Pero en el río revuelto de Morena, la única constante había sido la promesa de esperar a que la Suprema Corte se pronunciara sobre la LSI. Lo sucedido en Sonora no puede ser una ingenuidad o un descuido. No en el estado en el que Durazo fue Presidente de Morena. Y si lo fue, el punto de acuerdo de la diputada Castro Valenzuela fue trabajado desde la ingenuidad o desde un lugar fuera del congreso. El documento que leyó por 16 minutos ni siquiera cumple con requisitos exigidos por la propia LSI para que un congreso estatal solicite la intervención de las fuerzas federales en una entidad, tales como señalar las amenazas a la seguridad interior, su impacto y las áreas geográficas o instituciones vulneradas. En el mejor de los casos, la solicitud de Morena en Sonora fue una irresponsabilidad ignorante; en el peor, un mensaje de presión mientras por los escritorios de la Suprema Corte circula un proyecto de resolución que, se sabe, se dará a conocer en los siguientes días.

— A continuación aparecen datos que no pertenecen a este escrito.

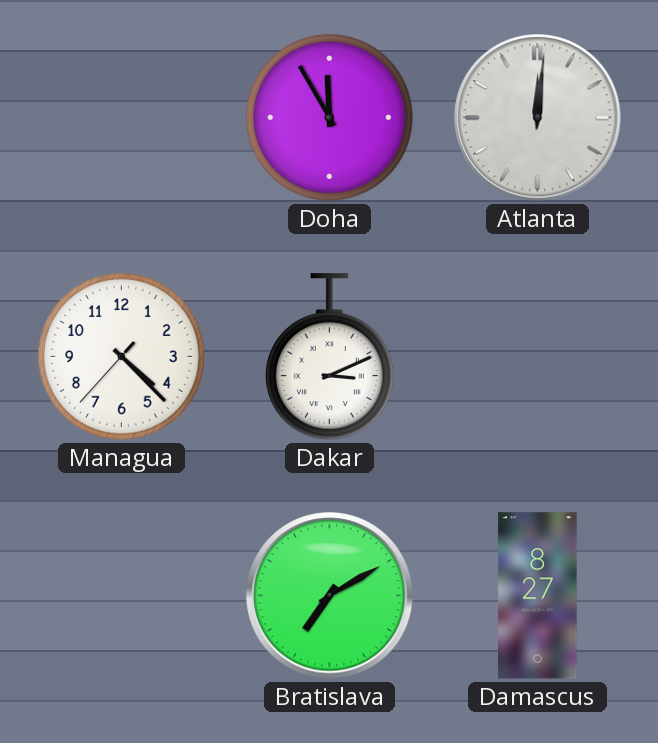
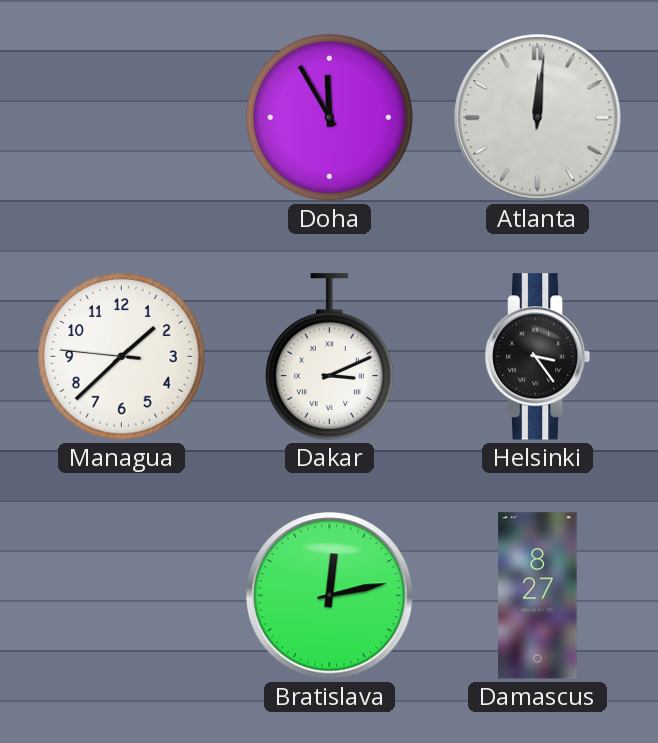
Managua: 4:22 -> 1:37
Helsinki: none -> 3:24
Bratislava: 7:10 -> 12:13
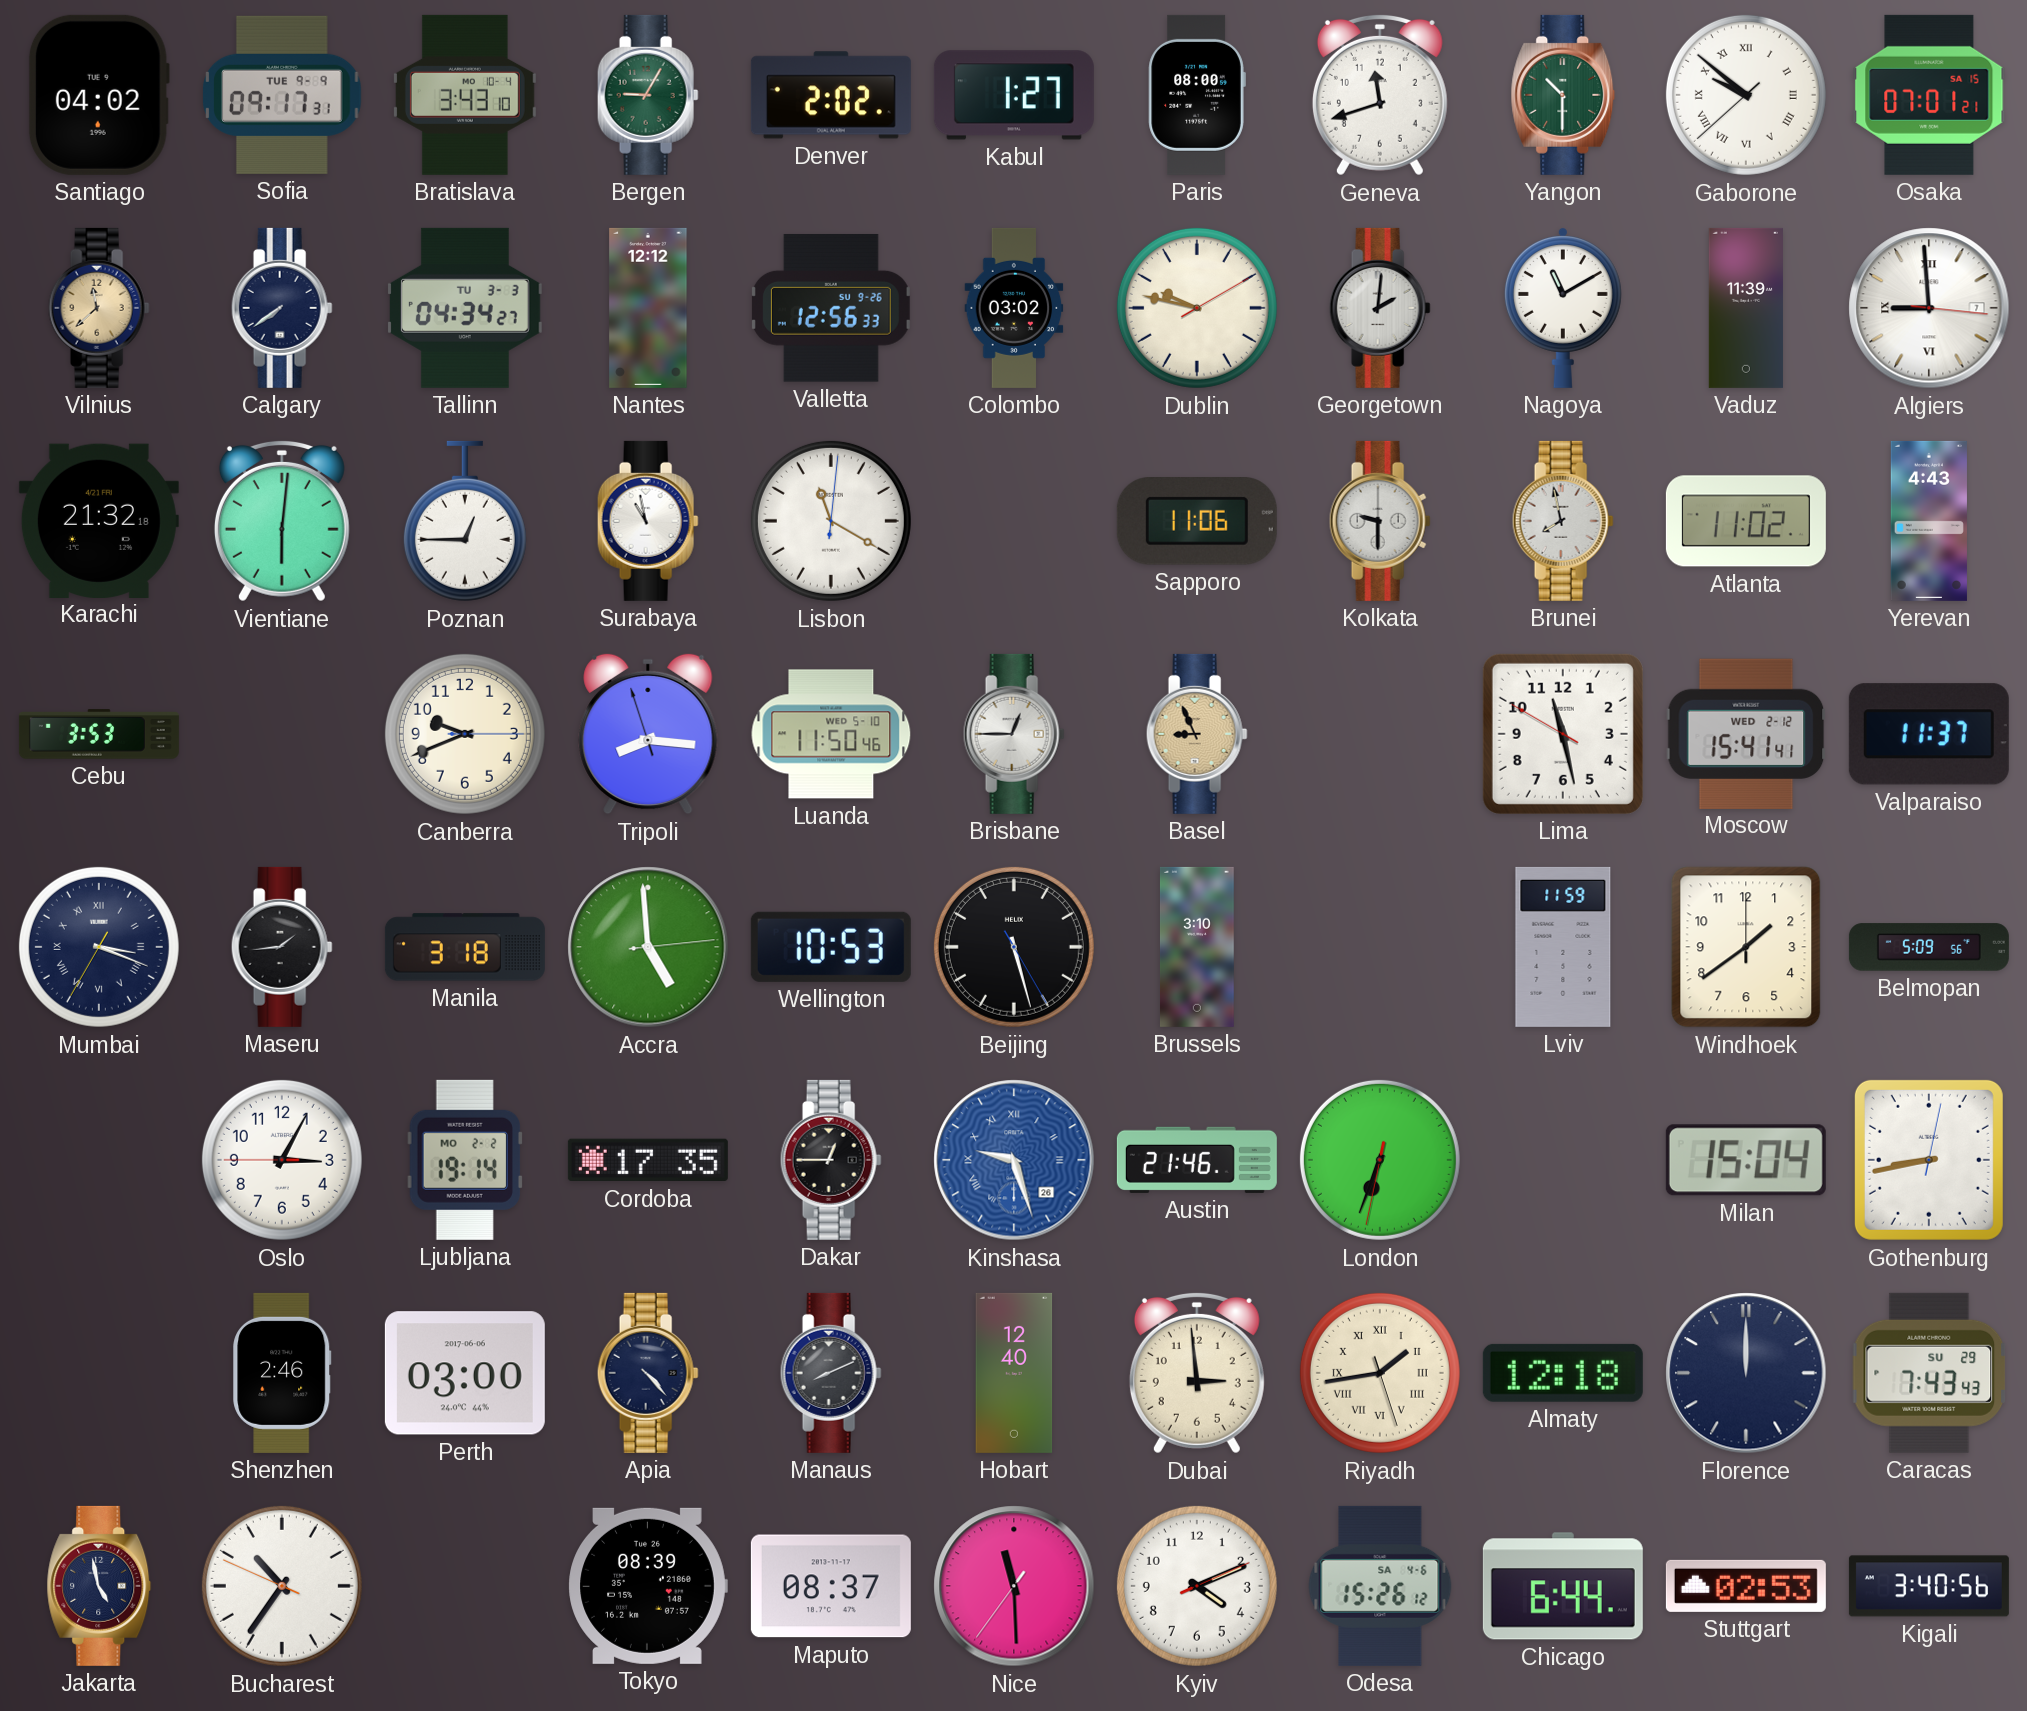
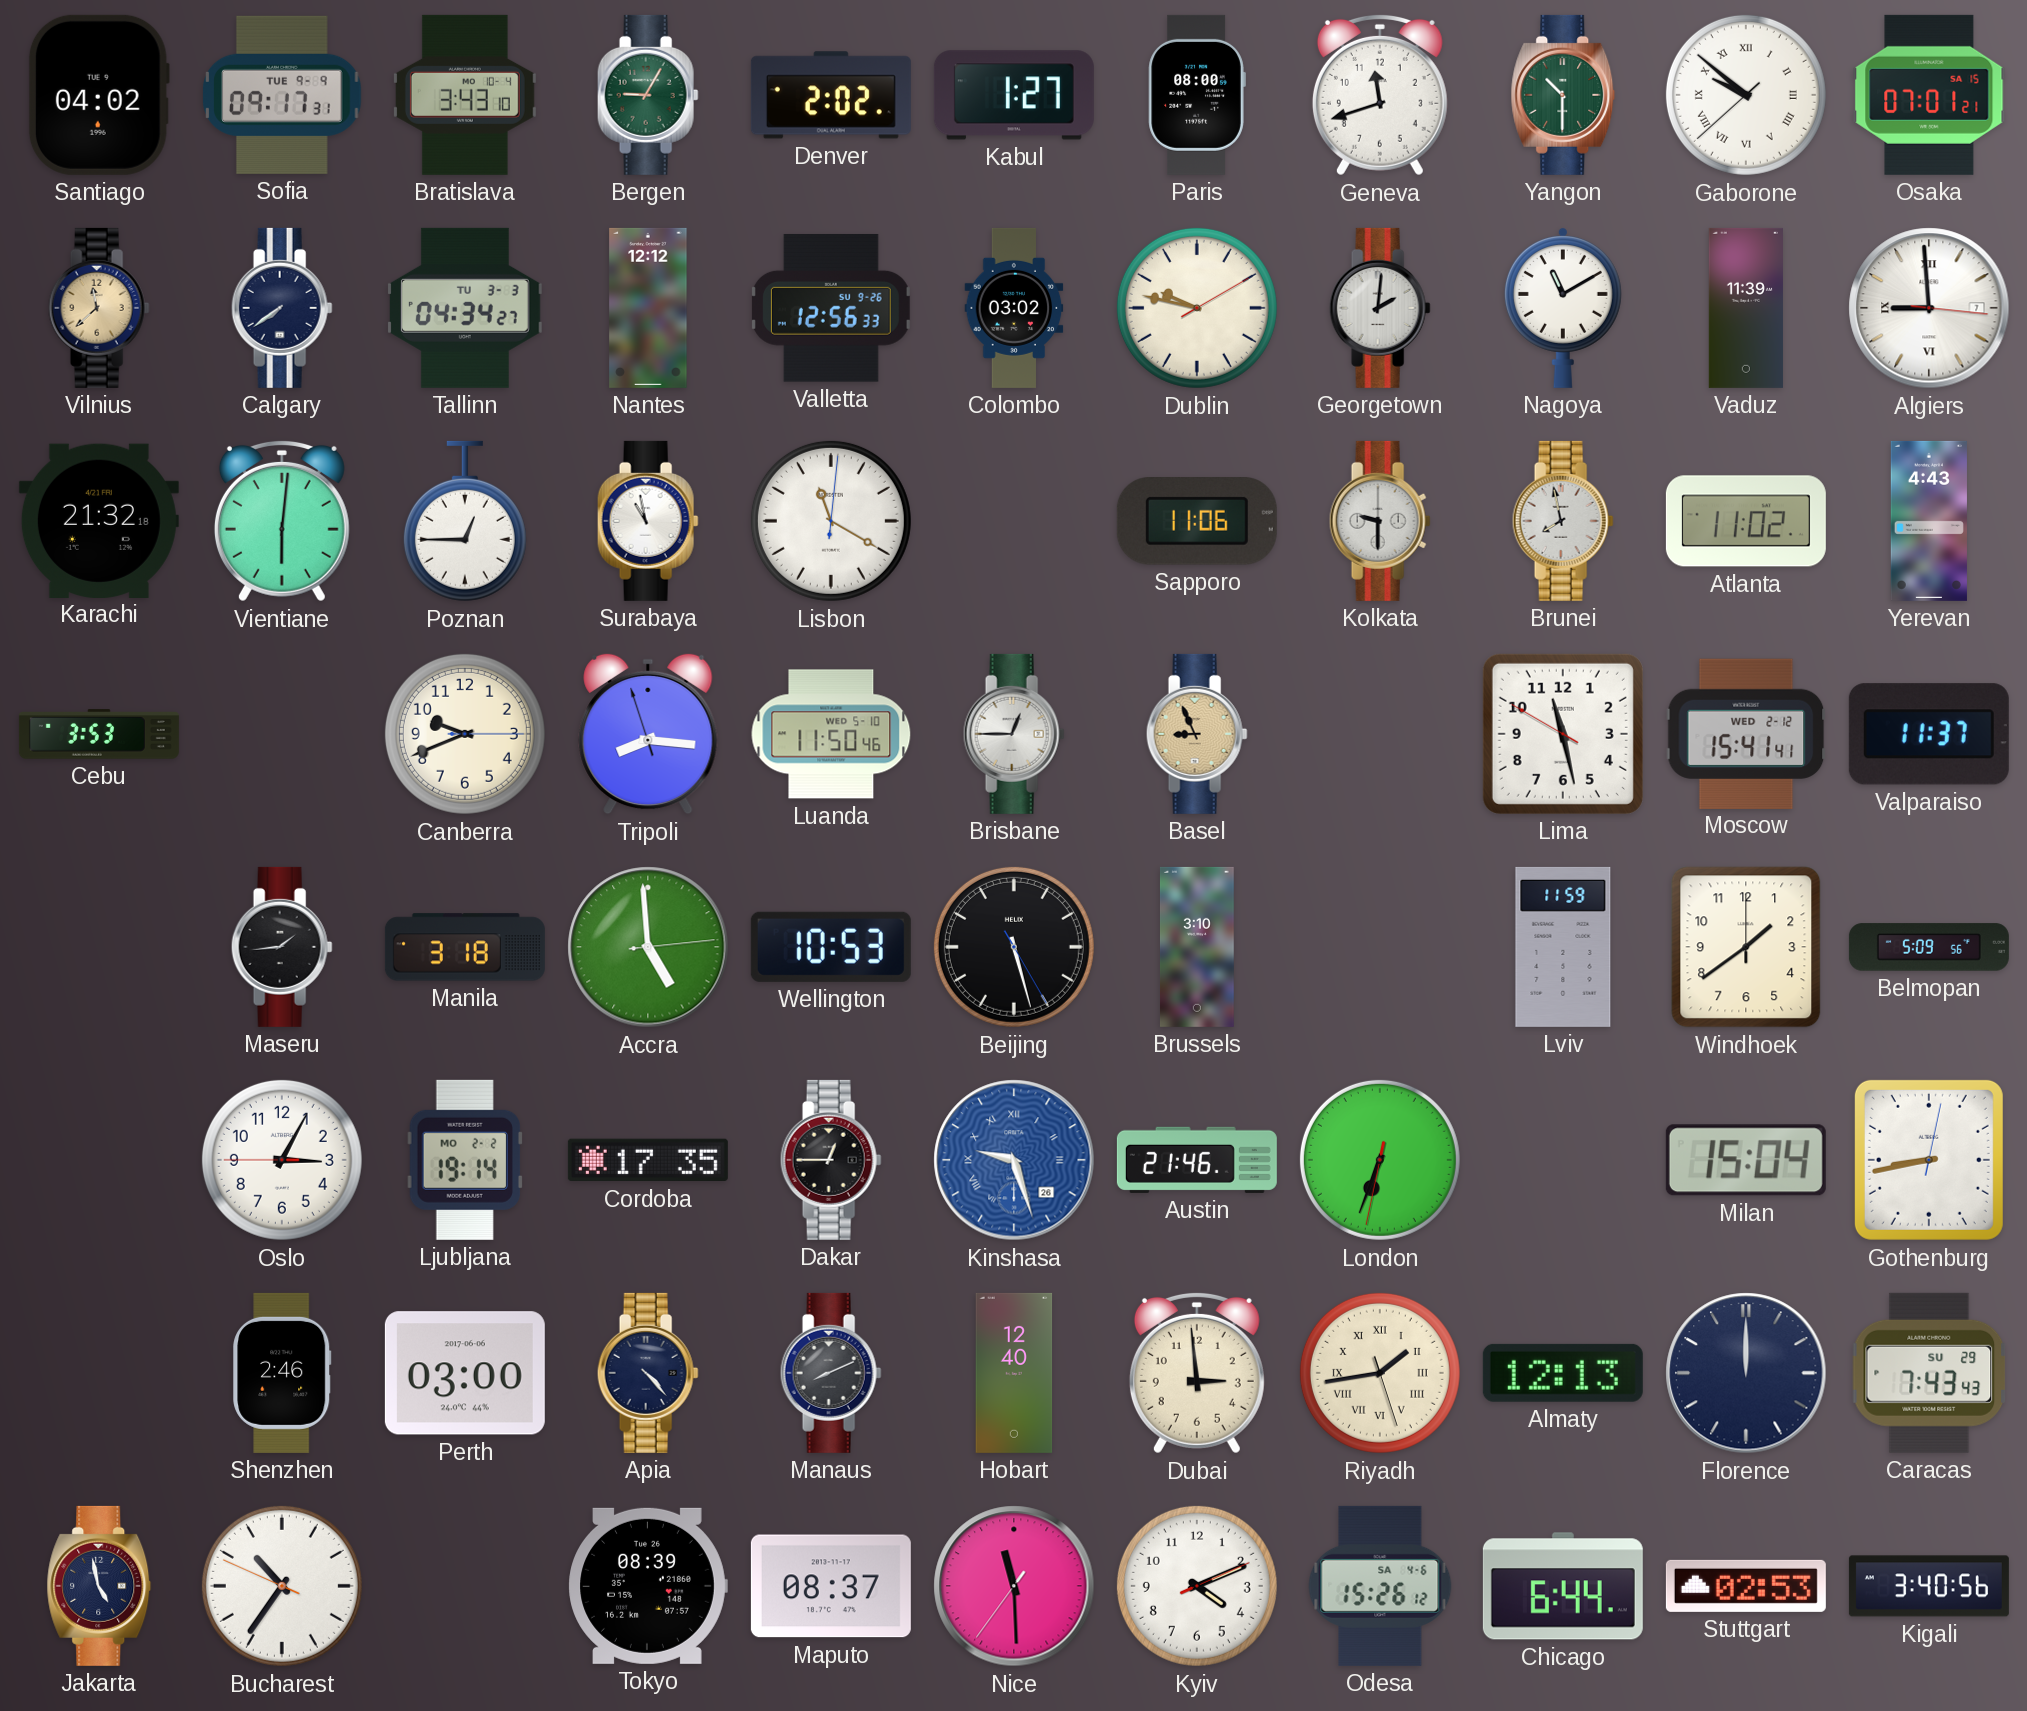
Mumbai: 3:18 -> none
Almaty: 12:18 -> 12:13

Además, el mecanismo por el que el congreso de Sonora decidió solicitar la intervención de la federación, se enmarca en uno de los dos regímenes de la LSI, que es justo el que Peña Nieto prometió no usar hasta la resolución de la Corte, y es el de la emisión de una Declaratoria de Protección a la Ley de Seguridad Interior. El otro régimen es el de las acciones permanentes de las fuerzas armadas para “identificar, prevenir y atender riesgos a la Seguridad Interior”. Si es público el compromiso de Peña de no emitir declaratoria alguna, ¿por qué decidió Morena solicitarla para Sonora?

La LSI debe ser abrogada y con episodios como el sonorense, la responsabilidad política del Congreso de la Unión para hacerlo se hace más grande. Ya existe una iniciativa presentada en el Senado y en la Cámara de Diputados y con facilidad los legisladores federales de Morena podrían eliminar la LSI. Esperar a la Corte es innecesario. Un poco de congruencia para eliminar una ley que estorba al proceso de paz que se plantea construir, no le vendría nada mal a la estrategia prácticamente inexistente del próximo gobierno.